“Veo agujeros negros que representan lo que no soy”. Eso le dijo a su terapeuta aquella tarde que, como era costumbre en cada sesión, terminaría con un “dejamos acá”.
Desde hacía un tiempo le venían rondando en la cabeza sus inconclusiones. Las marchas y contramarchas de arrancar una pasión y dejarla ir por falta de tiempo, de ganas, por exceso de responsabilidad en el trabajo o bien por exceso de crítica a ella misma. Se dejaba ganar por el no puedo. Seguía caminando, pero agotada. Era una pelea permanente con su hiperkinesia. Buscaba formas de combatir los enfrentamientos pero no lograba dar con la solución. Hacía y deshacía constantemente, actuaba y aquietaba sus acciones. No daba más.
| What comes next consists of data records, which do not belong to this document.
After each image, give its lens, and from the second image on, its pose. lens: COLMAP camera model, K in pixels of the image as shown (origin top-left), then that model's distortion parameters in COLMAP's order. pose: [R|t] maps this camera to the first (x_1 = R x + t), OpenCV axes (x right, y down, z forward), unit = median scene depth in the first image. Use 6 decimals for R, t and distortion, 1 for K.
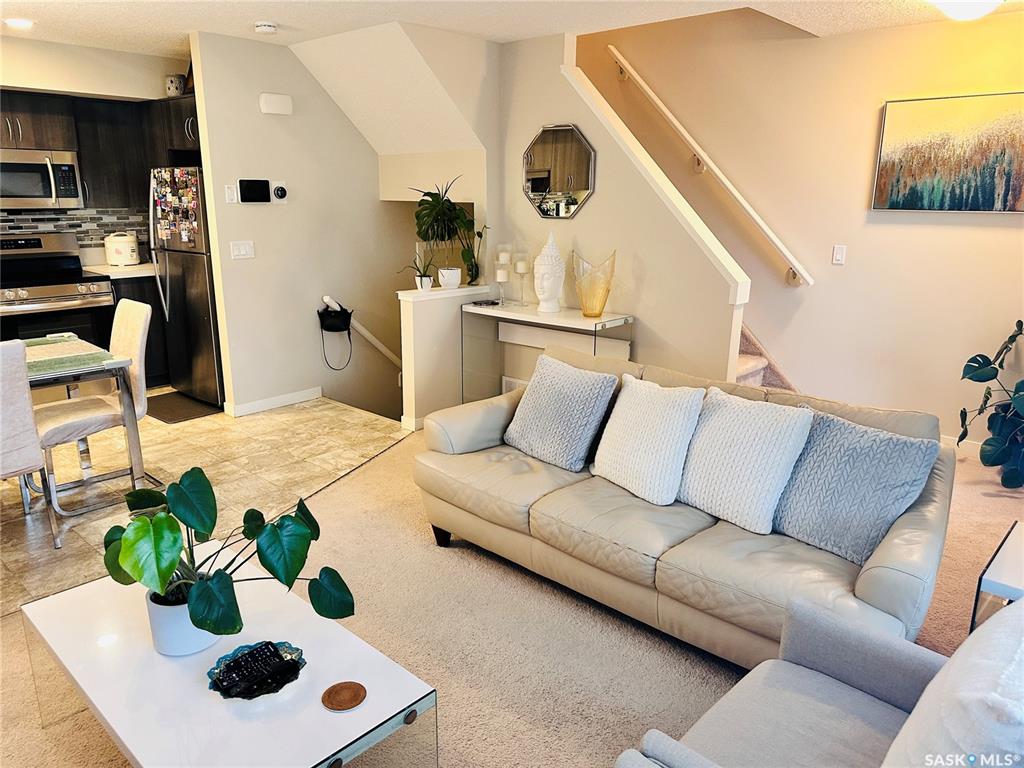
lens RADIAL K [[706.8, 0, 512.0], [0, 706.8, 384.0], [0, 0, 1]] dist [0.146724, -0.171331]
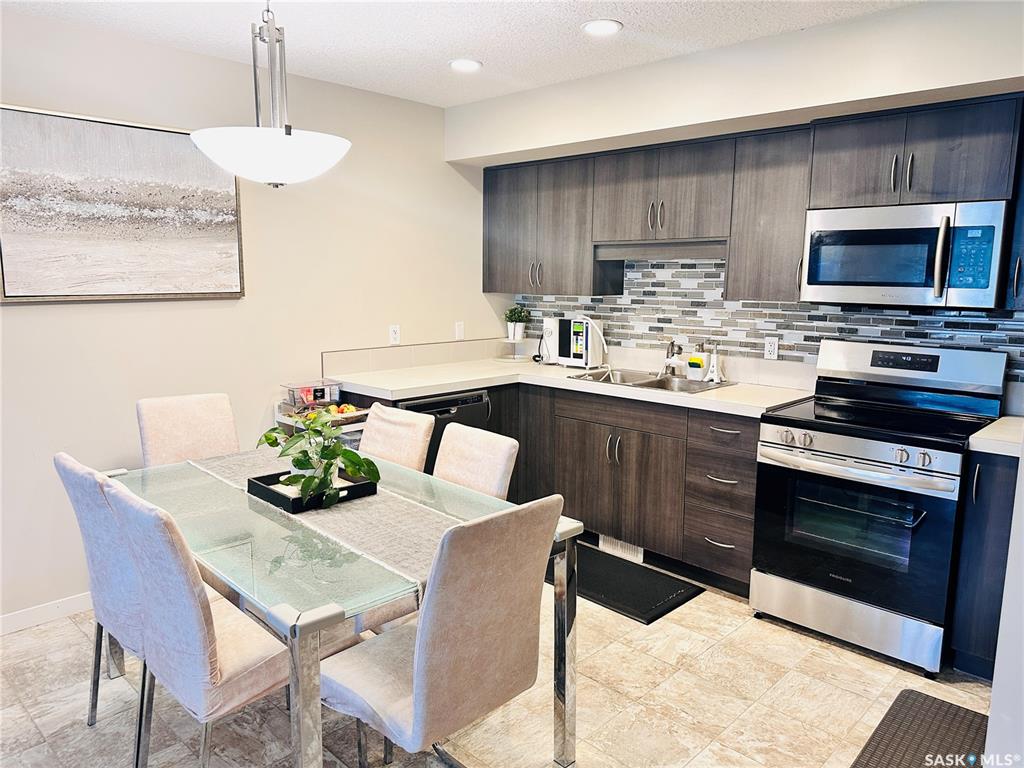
lens RADIAL K [[717.8, 0, 514.1], [0, 717.8, 385.7], [0, 0, 1]] dist [0.083611, -0.100561]
pose [[-0.035724, 0.150791, -0.987920, -0.080696], [-0.263329, 0.952195, 0.154861, -0.224831], [0.964044, 0.265681, 0.005691, 0.855128]]
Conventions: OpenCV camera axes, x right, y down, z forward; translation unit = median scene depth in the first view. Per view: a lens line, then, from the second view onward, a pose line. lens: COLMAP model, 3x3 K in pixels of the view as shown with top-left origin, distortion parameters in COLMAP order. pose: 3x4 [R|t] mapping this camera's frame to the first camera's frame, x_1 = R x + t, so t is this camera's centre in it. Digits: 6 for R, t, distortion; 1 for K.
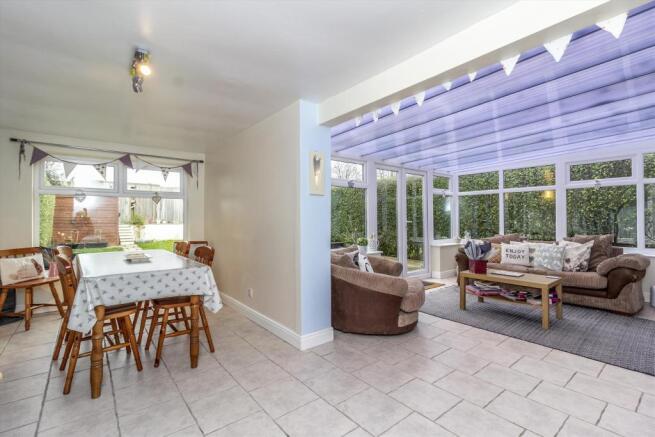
lens RADIAL K [[300.1, 0, 327.8], [0, 300.1, 218.2], [0, 0, 1]] dist [0.002562, 0.000553]
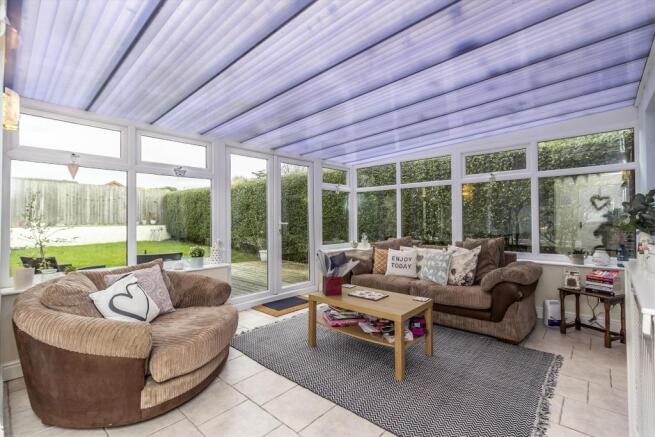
lens RADIAL K [[300.1, 0, 327.7], [0, 300.1, 219.0], [0, 0, 1]] dist [0.002562, 0.000553]
pose [[0.988464, -0.003653, 0.151414, 0.335195], [0.003705, 0.999993, -0.000060, 0.000968], [-0.151413, 0.000620, 0.988470, 0.253969]]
Ése día también había hablado Cristina por cadena nacional, su presidenta. La de todos los argentinos. Vio su discurso ni bien llegó de terapia, por youtube. Se emocionó como pocas veces lo había hecho con un discurso político. La emocionó la fuerza, independientemente de sus acuerdos y desacuerdos. La emocionó verla tan mujer, tan espléndida, tan segura, tan soberbia como lo era ella, tan… yegua como le decían a ambas, a ella y a la presidenta. Le encantaba ser yegua si el común denominador social llamaba así a las mujeres con carácter. Le gustó ver cómo exponía su intelectualidad sin temores, su sagacidad sin competencia. Admiró que esa mujer también fuera lo que seguramente quería ser. Y en un acto de arrojo, se sentó frente a la computadora y comenzó a escribir. Aún emocionada, comenzó a tachar todo lo referente a los razonamientos fantasiosos sobre sí misma y defenestró el menosprecio que le causaban sus creaciones –artísticas y profesionales-. Como acto reflejo, se dejó mimar: listo las cosas que más le enorgullecían. Por un momento, dejó la escritura y se perdió por la ventana del living. Pensaba. Se veía. Dio vueltas un montón de años en el tiempo como si fueran hojas de un libro y se proyectó. Ahí estaba ella, sentada en una banqueta de madera, como las que le gustan, en medio de un patio plagado de árboles. No estaba sola, había una niña a su lado y eran idénticas. Seguía pensando mientras la imagen comenzaba a emitir sonidos de voces humanas. El diálogo no se lograba entender, pero en un momento vuelve sobre la máquina y escribe su nombre. Todo lo que ella era se reducía a un nombre propio. Apagó el celular, desconectó el teléfono de su casa, apagó la computadora, se levantó y salió a caminar. Era tarde, pero esa noche no quería dormir. Había decidido descansar de sus miedos, y entonces empezó a hacer. A ser.